ACTIVITY
Stop after the line holding "93: (382, 737)". Repeat exactly every line before it in the records below, that line too, and leave out the pictures.

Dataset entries
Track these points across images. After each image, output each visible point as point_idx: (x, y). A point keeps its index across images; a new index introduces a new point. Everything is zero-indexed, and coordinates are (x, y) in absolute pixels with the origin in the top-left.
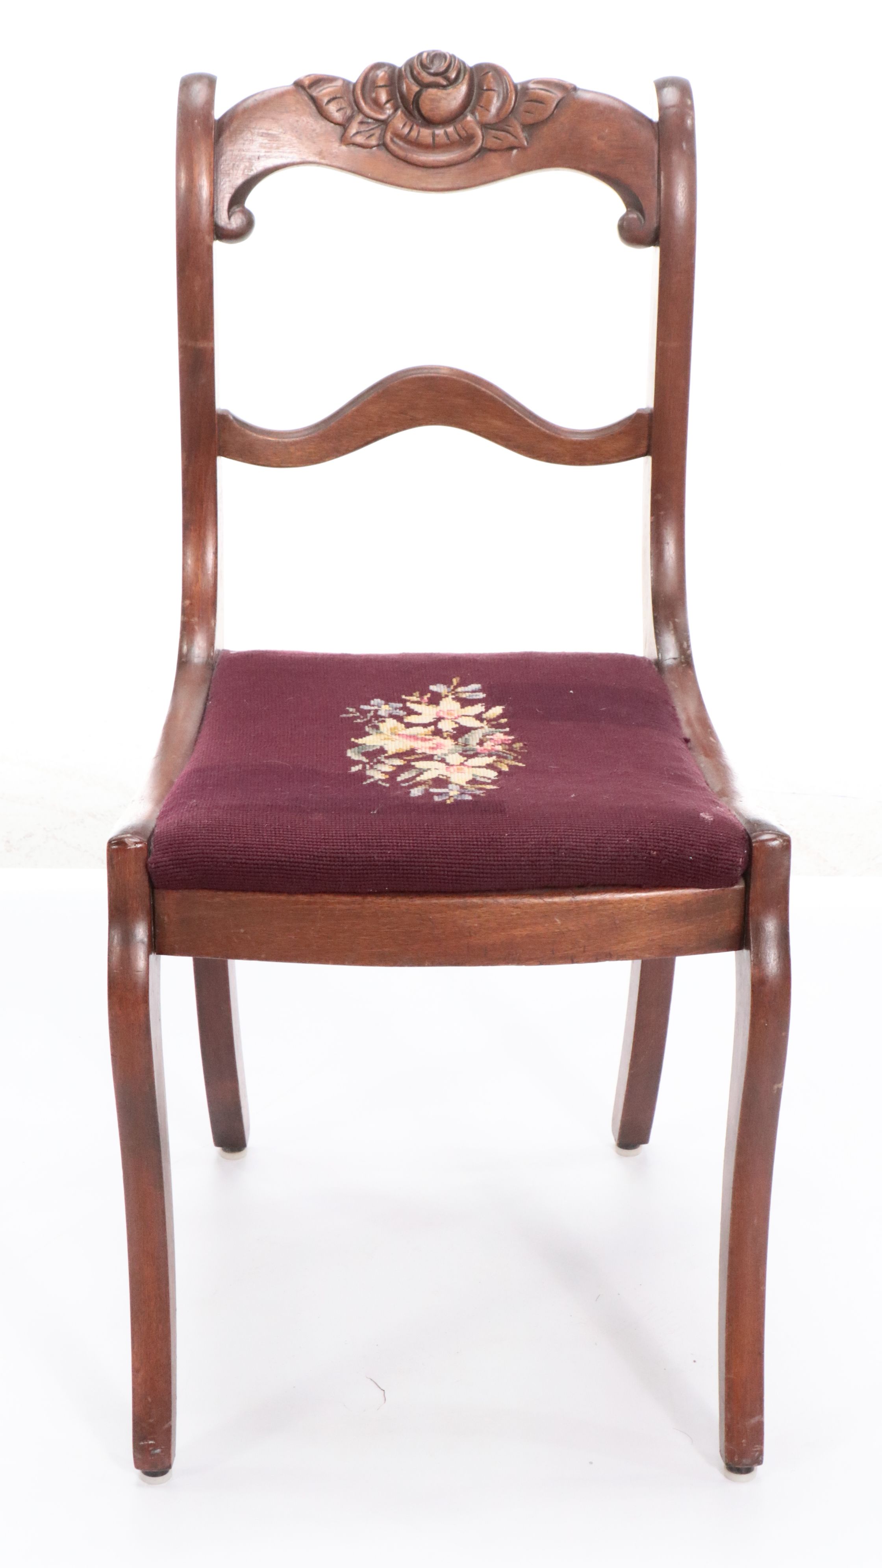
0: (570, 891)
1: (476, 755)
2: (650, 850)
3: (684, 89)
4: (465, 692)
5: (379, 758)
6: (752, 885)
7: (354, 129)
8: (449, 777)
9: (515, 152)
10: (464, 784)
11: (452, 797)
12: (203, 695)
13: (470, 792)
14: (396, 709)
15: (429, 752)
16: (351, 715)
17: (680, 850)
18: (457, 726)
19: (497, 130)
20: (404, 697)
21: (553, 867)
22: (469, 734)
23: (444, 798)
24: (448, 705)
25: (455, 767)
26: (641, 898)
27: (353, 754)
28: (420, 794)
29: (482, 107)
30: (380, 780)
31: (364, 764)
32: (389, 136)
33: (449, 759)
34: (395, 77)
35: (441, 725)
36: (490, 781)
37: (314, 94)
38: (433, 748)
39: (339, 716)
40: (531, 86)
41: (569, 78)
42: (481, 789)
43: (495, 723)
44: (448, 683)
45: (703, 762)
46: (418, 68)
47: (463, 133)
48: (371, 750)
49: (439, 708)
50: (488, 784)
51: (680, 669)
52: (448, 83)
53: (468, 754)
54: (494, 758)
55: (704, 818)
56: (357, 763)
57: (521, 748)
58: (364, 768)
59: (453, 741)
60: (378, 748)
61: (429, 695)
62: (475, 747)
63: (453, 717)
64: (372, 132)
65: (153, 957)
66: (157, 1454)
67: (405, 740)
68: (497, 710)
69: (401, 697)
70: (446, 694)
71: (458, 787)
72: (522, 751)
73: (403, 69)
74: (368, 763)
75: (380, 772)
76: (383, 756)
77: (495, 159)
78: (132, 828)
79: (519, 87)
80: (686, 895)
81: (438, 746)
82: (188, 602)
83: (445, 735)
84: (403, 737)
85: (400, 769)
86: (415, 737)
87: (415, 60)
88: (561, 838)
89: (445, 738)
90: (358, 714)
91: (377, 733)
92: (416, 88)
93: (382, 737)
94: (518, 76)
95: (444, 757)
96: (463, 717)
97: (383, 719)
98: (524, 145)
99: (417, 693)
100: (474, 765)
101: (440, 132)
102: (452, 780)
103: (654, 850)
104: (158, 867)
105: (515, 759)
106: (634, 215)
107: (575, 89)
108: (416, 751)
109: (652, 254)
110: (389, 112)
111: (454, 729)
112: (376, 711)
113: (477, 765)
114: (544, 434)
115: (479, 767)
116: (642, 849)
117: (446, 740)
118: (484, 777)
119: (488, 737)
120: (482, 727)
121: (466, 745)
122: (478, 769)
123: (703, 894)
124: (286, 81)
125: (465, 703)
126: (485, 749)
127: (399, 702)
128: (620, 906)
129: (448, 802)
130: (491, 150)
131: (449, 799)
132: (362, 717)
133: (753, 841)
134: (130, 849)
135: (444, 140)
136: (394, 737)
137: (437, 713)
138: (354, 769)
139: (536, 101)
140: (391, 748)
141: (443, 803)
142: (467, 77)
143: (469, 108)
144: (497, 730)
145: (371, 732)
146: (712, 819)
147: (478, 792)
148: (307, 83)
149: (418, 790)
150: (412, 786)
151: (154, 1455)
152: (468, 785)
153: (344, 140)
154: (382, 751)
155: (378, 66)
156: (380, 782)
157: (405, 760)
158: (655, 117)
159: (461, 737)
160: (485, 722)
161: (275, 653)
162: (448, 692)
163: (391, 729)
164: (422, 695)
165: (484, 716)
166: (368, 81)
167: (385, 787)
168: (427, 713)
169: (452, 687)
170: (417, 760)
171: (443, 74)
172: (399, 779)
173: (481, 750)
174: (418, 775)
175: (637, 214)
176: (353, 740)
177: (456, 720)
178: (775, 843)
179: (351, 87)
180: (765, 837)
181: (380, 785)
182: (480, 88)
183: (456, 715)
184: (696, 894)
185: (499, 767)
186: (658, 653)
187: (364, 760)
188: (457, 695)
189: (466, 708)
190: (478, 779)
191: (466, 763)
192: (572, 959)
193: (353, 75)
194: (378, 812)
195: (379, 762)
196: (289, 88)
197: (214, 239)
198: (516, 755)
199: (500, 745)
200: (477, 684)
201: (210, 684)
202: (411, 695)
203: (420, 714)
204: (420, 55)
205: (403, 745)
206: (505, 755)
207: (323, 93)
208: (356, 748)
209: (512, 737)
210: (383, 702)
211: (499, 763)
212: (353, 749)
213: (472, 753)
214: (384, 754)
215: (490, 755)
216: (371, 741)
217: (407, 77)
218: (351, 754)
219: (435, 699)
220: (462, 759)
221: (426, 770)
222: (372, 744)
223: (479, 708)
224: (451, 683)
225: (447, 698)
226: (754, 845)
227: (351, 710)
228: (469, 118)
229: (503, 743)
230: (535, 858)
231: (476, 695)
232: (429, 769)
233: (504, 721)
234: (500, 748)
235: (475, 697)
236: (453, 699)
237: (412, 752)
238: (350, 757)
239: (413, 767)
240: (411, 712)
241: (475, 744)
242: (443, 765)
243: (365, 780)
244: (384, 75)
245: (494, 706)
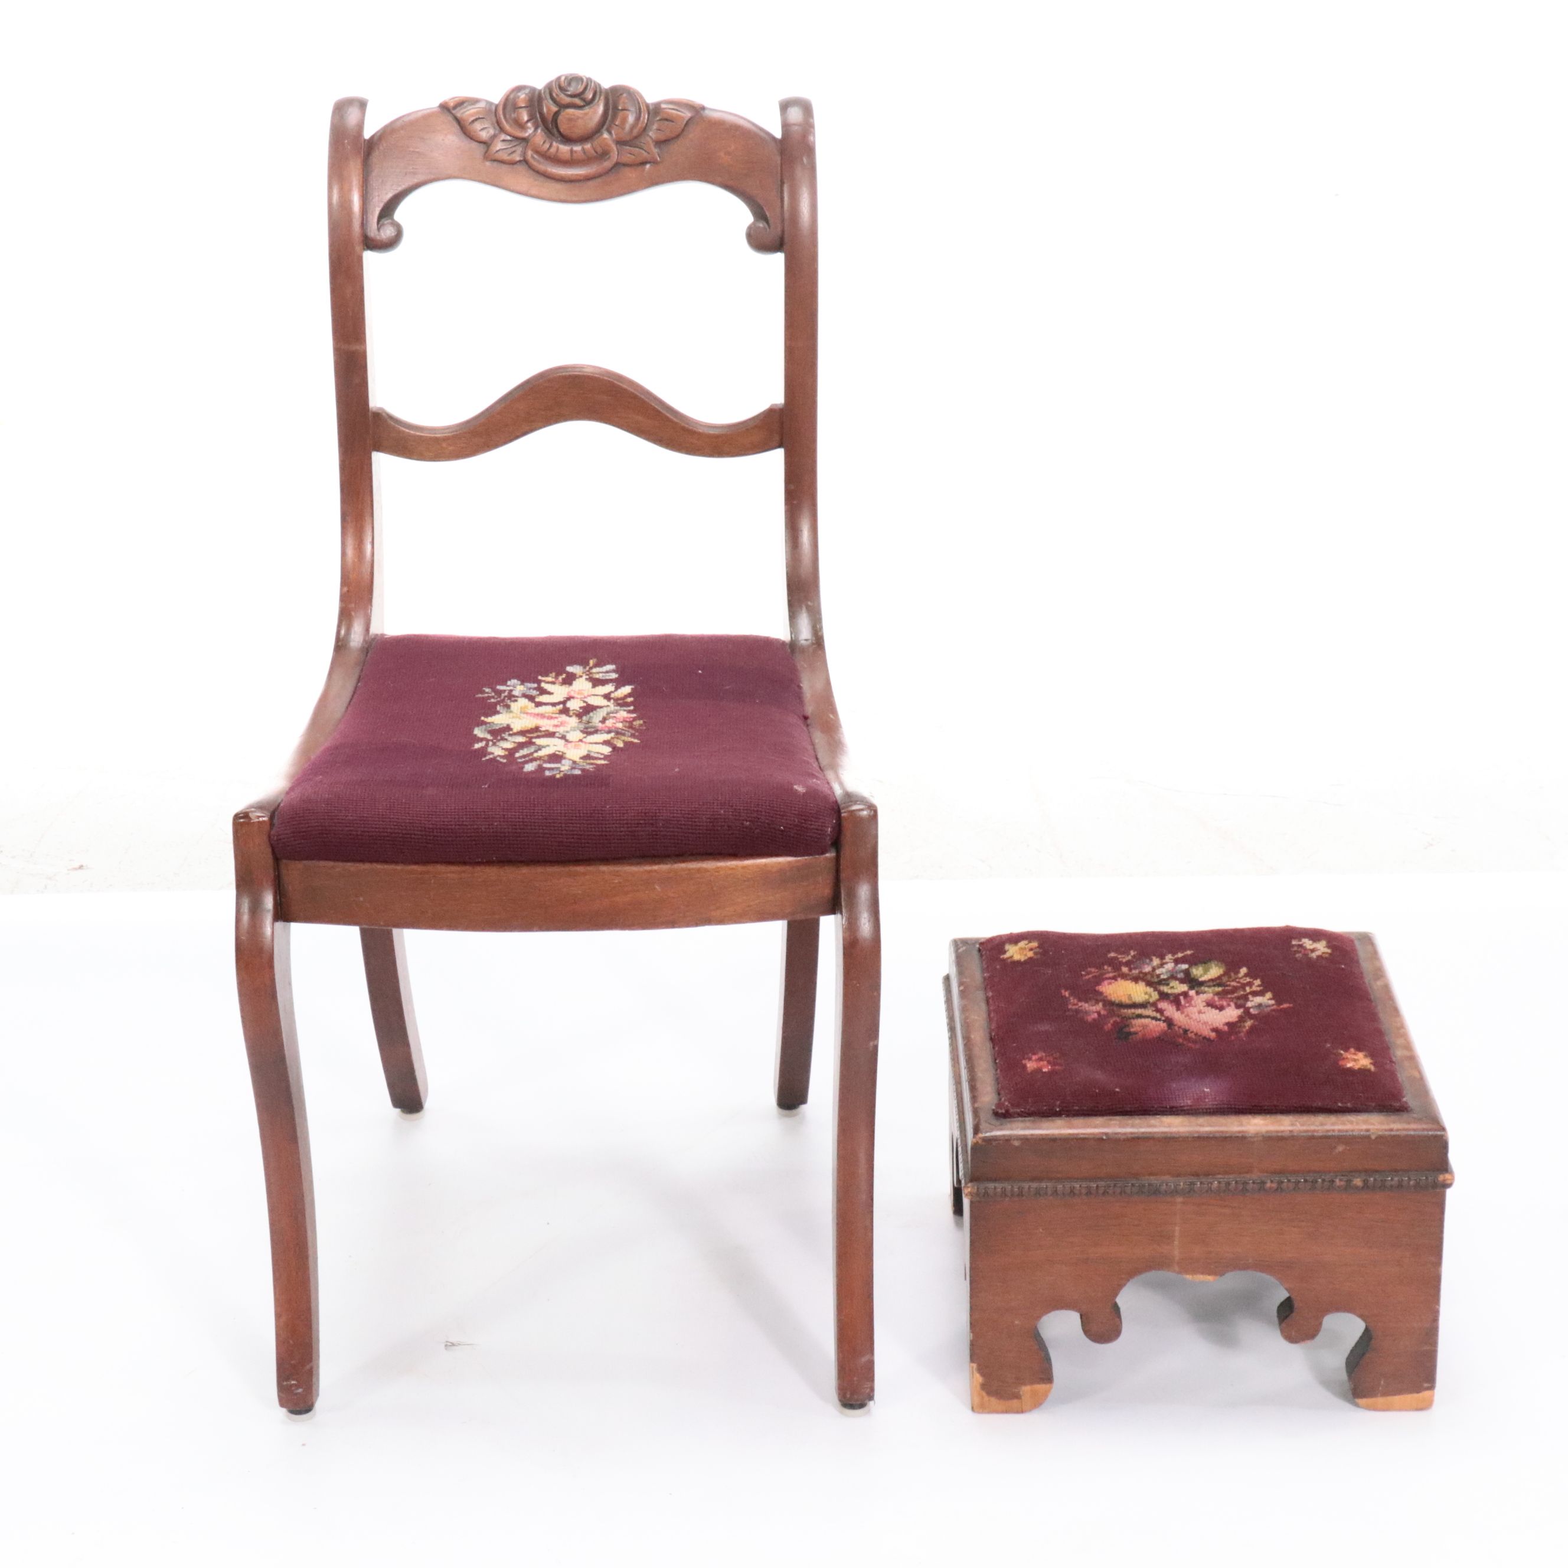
0: (669, 859)
1: (596, 731)
2: (743, 820)
3: (806, 108)
4: (598, 673)
5: (503, 735)
6: (842, 853)
7: (499, 146)
8: (565, 753)
9: (648, 166)
10: (577, 759)
11: (562, 771)
12: (356, 676)
13: (581, 767)
14: (530, 689)
15: (552, 729)
16: (486, 695)
17: (772, 821)
18: (585, 704)
19: (630, 146)
20: (540, 678)
21: (651, 837)
22: (595, 712)
23: (555, 772)
24: (582, 685)
25: (573, 744)
26: (737, 866)
27: (480, 732)
28: (533, 769)
29: (617, 125)
30: (499, 756)
31: (488, 741)
32: (530, 153)
33: (569, 737)
34: (535, 100)
35: (569, 704)
36: (602, 757)
37: (459, 115)
38: (556, 726)
39: (474, 695)
40: (663, 106)
41: (698, 99)
42: (592, 764)
43: (621, 703)
44: (584, 663)
45: (819, 738)
46: (556, 91)
47: (599, 150)
48: (497, 728)
49: (571, 688)
50: (600, 759)
51: (811, 650)
52: (585, 104)
53: (589, 731)
54: (612, 735)
55: (796, 790)
56: (481, 740)
57: (641, 725)
58: (487, 745)
59: (577, 718)
60: (505, 725)
61: (564, 676)
62: (597, 725)
63: (583, 696)
64: (514, 149)
65: (279, 925)
66: (299, 1393)
67: (532, 718)
68: (627, 689)
69: (537, 678)
70: (581, 674)
71: (571, 762)
72: (641, 728)
73: (543, 92)
74: (492, 741)
75: (500, 749)
76: (507, 733)
77: (630, 174)
78: (258, 802)
79: (651, 107)
80: (780, 863)
81: (562, 724)
82: (346, 589)
83: (571, 713)
84: (531, 716)
85: (521, 746)
86: (542, 716)
87: (554, 83)
88: (659, 810)
89: (571, 716)
90: (493, 694)
91: (507, 712)
92: (555, 109)
93: (511, 715)
94: (651, 97)
95: (565, 734)
96: (593, 697)
97: (516, 699)
98: (657, 160)
99: (554, 674)
100: (592, 741)
101: (577, 148)
102: (567, 756)
103: (747, 821)
104: (280, 839)
105: (633, 736)
106: (761, 225)
107: (703, 108)
108: (540, 729)
109: (777, 260)
110: (530, 131)
111: (581, 708)
112: (511, 691)
113: (595, 741)
114: (684, 429)
115: (596, 743)
116: (736, 820)
117: (571, 719)
118: (598, 753)
119: (611, 715)
120: (608, 706)
121: (589, 722)
122: (594, 745)
123: (797, 861)
124: (431, 102)
125: (596, 682)
126: (606, 727)
127: (534, 683)
128: (717, 874)
129: (558, 776)
130: (625, 165)
131: (559, 774)
132: (496, 697)
133: (842, 811)
134: (253, 822)
135: (582, 156)
136: (522, 715)
137: (568, 693)
138: (477, 746)
139: (667, 120)
140: (517, 726)
141: (553, 777)
142: (602, 98)
143: (605, 127)
144: (622, 708)
145: (501, 711)
146: (804, 791)
147: (588, 767)
148: (452, 104)
149: (532, 766)
150: (527, 762)
151: (296, 1394)
152: (581, 760)
153: (487, 156)
154: (508, 728)
155: (519, 89)
156: (498, 759)
157: (527, 737)
158: (778, 134)
159: (586, 715)
160: (612, 701)
161: (427, 637)
162: (583, 673)
163: (521, 708)
164: (556, 677)
165: (612, 695)
166: (509, 103)
167: (501, 763)
168: (559, 692)
169: (588, 668)
170: (538, 737)
171: (579, 95)
172: (517, 755)
173: (602, 728)
174: (536, 751)
175: (763, 225)
176: (483, 718)
177: (586, 700)
178: (865, 813)
179: (494, 108)
180: (855, 807)
181: (498, 761)
182: (615, 108)
183: (586, 694)
184: (789, 862)
185: (615, 743)
186: (791, 634)
187: (489, 737)
188: (591, 676)
189: (597, 688)
190: (592, 754)
191: (584, 740)
192: (672, 924)
193: (496, 97)
194: (489, 787)
195: (503, 739)
196: (436, 110)
197: (364, 249)
198: (633, 732)
199: (622, 722)
200: (612, 664)
201: (363, 666)
202: (547, 676)
203: (552, 694)
204: (559, 78)
205: (528, 723)
206: (623, 732)
207: (467, 113)
208: (484, 727)
209: (634, 715)
210: (519, 682)
211: (615, 740)
212: (480, 728)
213: (593, 730)
214: (508, 731)
215: (609, 732)
216: (499, 720)
217: (546, 99)
218: (478, 732)
219: (569, 679)
220: (581, 736)
221: (544, 747)
222: (499, 723)
223: (609, 688)
224: (588, 664)
225: (581, 679)
226: (843, 815)
227: (487, 690)
228: (606, 135)
229: (624, 721)
230: (634, 829)
231: (609, 676)
232: (548, 746)
233: (630, 700)
234: (620, 725)
235: (608, 678)
236: (586, 679)
237: (537, 729)
238: (476, 735)
239: (534, 744)
240: (543, 692)
241: (597, 721)
242: (562, 742)
243: (485, 756)
244: (525, 98)
245: (624, 685)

EXERCISE ANSWER
Track these points across images. After each image, output each visible point as point_idx: (x, y). A point keeps its index across images; a new index introduces a new point. Everything is zero-indexed, and coordinates are (x, y) in absolute pixels with the origin in the top-left.
0: (570, 891)
1: (476, 755)
2: (650, 850)
3: (684, 89)
4: (465, 692)
5: (379, 758)
6: (752, 885)
7: (354, 129)
8: (449, 777)
9: (515, 152)
10: (464, 784)
11: (452, 797)
12: (203, 695)
13: (470, 792)
14: (396, 709)
15: (429, 752)
16: (351, 715)
17: (680, 850)
18: (457, 726)
19: (497, 130)
20: (404, 697)
21: (553, 867)
22: (469, 734)
23: (444, 798)
24: (448, 705)
25: (455, 767)
26: (641, 898)
27: (353, 754)
28: (420, 794)
29: (482, 107)
30: (380, 780)
31: (364, 764)
32: (389, 136)
33: (449, 759)
34: (395, 77)
35: (441, 725)
36: (490, 781)
37: (314, 94)
38: (433, 748)
39: (339, 716)
40: (531, 86)
41: (569, 78)
42: (481, 789)
43: (495, 723)
44: (448, 683)
45: (703, 762)
46: (418, 68)
47: (463, 133)
48: (371, 750)
49: (439, 708)
50: (488, 784)
51: (680, 669)
52: (448, 83)
53: (468, 754)
54: (494, 758)
55: (704, 818)
56: (357, 763)
57: (521, 748)
58: (364, 768)
59: (453, 741)
60: (378, 748)
61: (429, 695)
62: (475, 747)
63: (453, 717)
64: (372, 132)
65: (153, 957)
66: (157, 1454)
67: (405, 740)
68: (497, 710)
69: (401, 697)
70: (446, 694)
71: (458, 787)
72: (522, 751)
73: (403, 69)
74: (368, 763)
75: (380, 772)
76: (383, 756)
77: (495, 159)
78: (132, 828)
79: (519, 87)
80: (686, 895)
81: (438, 746)
82: (188, 602)
83: (445, 735)
84: (403, 737)
85: (400, 769)
86: (415, 737)
87: (415, 60)
88: (561, 838)
89: (445, 738)
90: (358, 714)
91: (377, 733)
92: (416, 88)
93: (382, 737)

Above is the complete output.